The important agreement that was signed represents a significant step toward strengthening the ties and cooperation between Italy and Iran. The contract entrusts Agip Iran B.V. (60%), a subsidiary of ENI of Italy, as development operator and Petropars, the company with the Iranian capital (40%) as partner, with the development of the field which envisages the construction of two offshore platforms situated in approximately 70 meters of water depth and the drilling of 12 producer wells from each platform. The complex and articulated facilities also include the laying of two 100 km independent gas pipelines connecting the offshore platforms with the onshore treatment center. This treatment center will be built at Assaluyeh where the relevant infrastructures will allow the daily treatment of 56 million cubic meters of gas.
In a gathering attended by the CEO of Eni, the ambassador of Italy, executives of Petropars, members of Parliament and other officials, Bijan Zanganeh, Iran’s Minister of Petroleum said, “Having the second largest natural gas reserves in the world or more than fifteen percent of the world’s total, the Islamic Republic of Iran is intent on attaining a proper status in the global gas market, in addition to meeting its own domestic uses. It also aims at fulfilling its own responsibilities in the reliable supply of gas as a clean and environment friendly fuel as well as crude oil in the international oil and gas market.”

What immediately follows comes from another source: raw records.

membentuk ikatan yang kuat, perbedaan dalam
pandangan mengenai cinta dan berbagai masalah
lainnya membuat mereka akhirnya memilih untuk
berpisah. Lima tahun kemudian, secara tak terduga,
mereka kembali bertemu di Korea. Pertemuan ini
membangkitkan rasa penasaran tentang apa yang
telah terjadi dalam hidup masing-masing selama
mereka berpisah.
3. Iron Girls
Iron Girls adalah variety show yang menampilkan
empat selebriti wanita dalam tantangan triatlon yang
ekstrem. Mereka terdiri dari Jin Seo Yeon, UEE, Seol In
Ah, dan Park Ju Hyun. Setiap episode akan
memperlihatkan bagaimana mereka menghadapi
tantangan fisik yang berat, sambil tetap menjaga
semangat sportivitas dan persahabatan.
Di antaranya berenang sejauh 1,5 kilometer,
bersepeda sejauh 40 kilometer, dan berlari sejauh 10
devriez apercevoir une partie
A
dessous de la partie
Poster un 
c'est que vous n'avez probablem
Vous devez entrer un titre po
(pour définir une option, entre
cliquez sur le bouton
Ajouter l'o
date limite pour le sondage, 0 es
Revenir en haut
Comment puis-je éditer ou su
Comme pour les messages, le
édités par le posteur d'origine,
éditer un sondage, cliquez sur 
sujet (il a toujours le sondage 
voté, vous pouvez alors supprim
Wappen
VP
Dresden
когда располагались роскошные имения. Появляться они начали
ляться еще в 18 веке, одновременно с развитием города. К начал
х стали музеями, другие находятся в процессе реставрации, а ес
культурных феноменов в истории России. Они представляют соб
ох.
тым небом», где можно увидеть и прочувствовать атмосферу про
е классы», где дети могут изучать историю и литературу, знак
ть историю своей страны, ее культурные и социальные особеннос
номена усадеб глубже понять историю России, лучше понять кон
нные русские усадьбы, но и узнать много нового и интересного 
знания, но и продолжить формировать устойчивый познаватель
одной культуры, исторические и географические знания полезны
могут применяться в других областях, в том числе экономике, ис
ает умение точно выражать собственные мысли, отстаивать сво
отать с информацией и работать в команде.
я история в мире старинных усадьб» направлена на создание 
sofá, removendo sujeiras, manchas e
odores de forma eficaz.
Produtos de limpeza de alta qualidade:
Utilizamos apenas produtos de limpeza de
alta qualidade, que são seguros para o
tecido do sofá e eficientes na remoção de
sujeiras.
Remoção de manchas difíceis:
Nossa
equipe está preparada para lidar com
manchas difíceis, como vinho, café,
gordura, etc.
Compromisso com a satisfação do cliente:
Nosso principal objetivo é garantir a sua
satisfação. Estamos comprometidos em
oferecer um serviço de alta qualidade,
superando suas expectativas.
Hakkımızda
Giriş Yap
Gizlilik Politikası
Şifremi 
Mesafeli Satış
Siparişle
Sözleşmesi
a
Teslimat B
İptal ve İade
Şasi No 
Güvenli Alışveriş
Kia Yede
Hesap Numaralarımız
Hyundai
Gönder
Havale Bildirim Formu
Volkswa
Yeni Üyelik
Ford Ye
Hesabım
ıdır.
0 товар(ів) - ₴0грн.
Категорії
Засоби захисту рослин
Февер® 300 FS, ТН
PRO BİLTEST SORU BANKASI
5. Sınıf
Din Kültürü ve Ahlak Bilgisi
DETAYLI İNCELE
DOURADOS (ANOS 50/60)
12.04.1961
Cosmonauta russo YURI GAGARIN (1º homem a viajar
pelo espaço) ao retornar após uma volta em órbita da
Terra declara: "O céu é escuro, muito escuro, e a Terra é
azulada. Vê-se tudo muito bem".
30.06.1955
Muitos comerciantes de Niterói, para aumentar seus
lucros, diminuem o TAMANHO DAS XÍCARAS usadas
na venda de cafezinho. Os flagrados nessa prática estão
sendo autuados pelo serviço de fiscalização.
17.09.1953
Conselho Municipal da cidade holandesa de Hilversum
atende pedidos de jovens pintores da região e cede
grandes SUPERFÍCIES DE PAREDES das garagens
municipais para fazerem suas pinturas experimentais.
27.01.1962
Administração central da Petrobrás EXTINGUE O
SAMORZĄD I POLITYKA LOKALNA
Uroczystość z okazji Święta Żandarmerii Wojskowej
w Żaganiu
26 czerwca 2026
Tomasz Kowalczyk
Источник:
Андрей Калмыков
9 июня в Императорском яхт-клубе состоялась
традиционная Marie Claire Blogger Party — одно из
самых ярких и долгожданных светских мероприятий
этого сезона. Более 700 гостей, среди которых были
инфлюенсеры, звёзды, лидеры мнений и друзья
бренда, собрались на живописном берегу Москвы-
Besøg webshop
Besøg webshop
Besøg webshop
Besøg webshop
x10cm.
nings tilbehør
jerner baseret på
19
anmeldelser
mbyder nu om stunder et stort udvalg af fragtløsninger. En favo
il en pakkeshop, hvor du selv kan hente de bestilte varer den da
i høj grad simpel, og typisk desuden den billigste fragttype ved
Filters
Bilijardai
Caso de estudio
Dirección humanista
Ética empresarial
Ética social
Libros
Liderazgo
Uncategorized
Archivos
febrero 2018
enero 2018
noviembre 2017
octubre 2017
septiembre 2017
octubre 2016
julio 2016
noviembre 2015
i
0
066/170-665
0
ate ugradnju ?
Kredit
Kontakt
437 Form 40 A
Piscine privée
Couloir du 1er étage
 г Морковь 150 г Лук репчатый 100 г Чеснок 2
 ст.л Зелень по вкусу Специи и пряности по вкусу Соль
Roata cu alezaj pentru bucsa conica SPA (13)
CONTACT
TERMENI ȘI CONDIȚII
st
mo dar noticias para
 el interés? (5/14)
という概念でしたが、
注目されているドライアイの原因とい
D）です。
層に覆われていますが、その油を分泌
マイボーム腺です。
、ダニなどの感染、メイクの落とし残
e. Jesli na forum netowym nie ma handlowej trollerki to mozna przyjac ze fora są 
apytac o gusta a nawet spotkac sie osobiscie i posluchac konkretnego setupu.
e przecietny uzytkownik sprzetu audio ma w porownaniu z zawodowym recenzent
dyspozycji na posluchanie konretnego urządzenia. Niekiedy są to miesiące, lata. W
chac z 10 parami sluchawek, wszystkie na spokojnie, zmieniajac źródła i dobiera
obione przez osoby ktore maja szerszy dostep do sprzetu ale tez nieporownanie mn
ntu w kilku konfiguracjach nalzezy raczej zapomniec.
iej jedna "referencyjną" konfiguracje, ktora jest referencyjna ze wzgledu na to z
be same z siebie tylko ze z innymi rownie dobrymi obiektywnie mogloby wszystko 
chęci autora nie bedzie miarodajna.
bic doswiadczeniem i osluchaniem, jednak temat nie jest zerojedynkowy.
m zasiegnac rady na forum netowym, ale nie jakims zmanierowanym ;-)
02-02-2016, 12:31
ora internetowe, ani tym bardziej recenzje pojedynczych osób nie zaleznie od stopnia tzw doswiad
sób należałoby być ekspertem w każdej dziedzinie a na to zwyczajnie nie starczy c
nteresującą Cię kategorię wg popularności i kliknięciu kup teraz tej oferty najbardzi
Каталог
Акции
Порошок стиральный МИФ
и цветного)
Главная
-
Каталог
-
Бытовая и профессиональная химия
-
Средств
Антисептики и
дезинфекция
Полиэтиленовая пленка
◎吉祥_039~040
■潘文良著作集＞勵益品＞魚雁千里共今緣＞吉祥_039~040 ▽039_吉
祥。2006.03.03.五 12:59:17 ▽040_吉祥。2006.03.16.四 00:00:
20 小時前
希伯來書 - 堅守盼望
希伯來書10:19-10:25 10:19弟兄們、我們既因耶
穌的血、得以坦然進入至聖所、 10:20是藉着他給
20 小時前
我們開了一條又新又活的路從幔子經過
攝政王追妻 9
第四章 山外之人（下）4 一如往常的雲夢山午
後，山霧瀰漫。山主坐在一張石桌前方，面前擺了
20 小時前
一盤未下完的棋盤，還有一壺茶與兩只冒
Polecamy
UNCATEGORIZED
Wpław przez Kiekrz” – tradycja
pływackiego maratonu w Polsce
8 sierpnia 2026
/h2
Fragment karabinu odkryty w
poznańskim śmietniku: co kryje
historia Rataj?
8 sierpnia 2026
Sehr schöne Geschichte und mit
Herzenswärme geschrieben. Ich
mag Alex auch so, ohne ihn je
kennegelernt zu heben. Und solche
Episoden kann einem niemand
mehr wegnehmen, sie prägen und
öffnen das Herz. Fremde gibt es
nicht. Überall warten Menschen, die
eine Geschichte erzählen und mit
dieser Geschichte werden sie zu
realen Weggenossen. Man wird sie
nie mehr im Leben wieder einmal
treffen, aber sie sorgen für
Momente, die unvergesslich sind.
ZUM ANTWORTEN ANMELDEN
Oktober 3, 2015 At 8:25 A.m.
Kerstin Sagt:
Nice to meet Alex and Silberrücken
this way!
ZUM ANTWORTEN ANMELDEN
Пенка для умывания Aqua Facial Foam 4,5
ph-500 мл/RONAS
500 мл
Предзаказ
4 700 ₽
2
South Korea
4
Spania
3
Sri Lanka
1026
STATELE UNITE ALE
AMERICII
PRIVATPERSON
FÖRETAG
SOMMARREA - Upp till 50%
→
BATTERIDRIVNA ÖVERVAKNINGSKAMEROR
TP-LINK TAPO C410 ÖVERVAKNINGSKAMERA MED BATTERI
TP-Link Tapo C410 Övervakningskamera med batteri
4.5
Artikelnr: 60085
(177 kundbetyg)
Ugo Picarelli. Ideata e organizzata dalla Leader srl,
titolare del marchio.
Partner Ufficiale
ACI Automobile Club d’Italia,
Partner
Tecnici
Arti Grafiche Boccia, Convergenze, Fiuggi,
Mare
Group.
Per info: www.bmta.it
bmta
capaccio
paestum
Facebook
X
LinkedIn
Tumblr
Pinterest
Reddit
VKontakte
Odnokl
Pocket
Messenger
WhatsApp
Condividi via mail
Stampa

The next speaker at the gathering was the Chief Executive Officer of Eni, Vittorio Mincato, who said: “For someone like me, who has spent more than 40 years of his professional life in the Eni Group, this is a great day to remember. A day that evokes memories of a special relationship of cooperation between Eni and the Iranian people which - at times when the petroleum industry was something completely different and a few individuals were able to control it - developed new forms of collaboration, ties and friends between producer and consumer countries.
I believe, in fact, that the agreement we have signed today for phases 4 and 5 of South Pars has this aim and will contribute to strengthen the country’s industrial and economic structure.”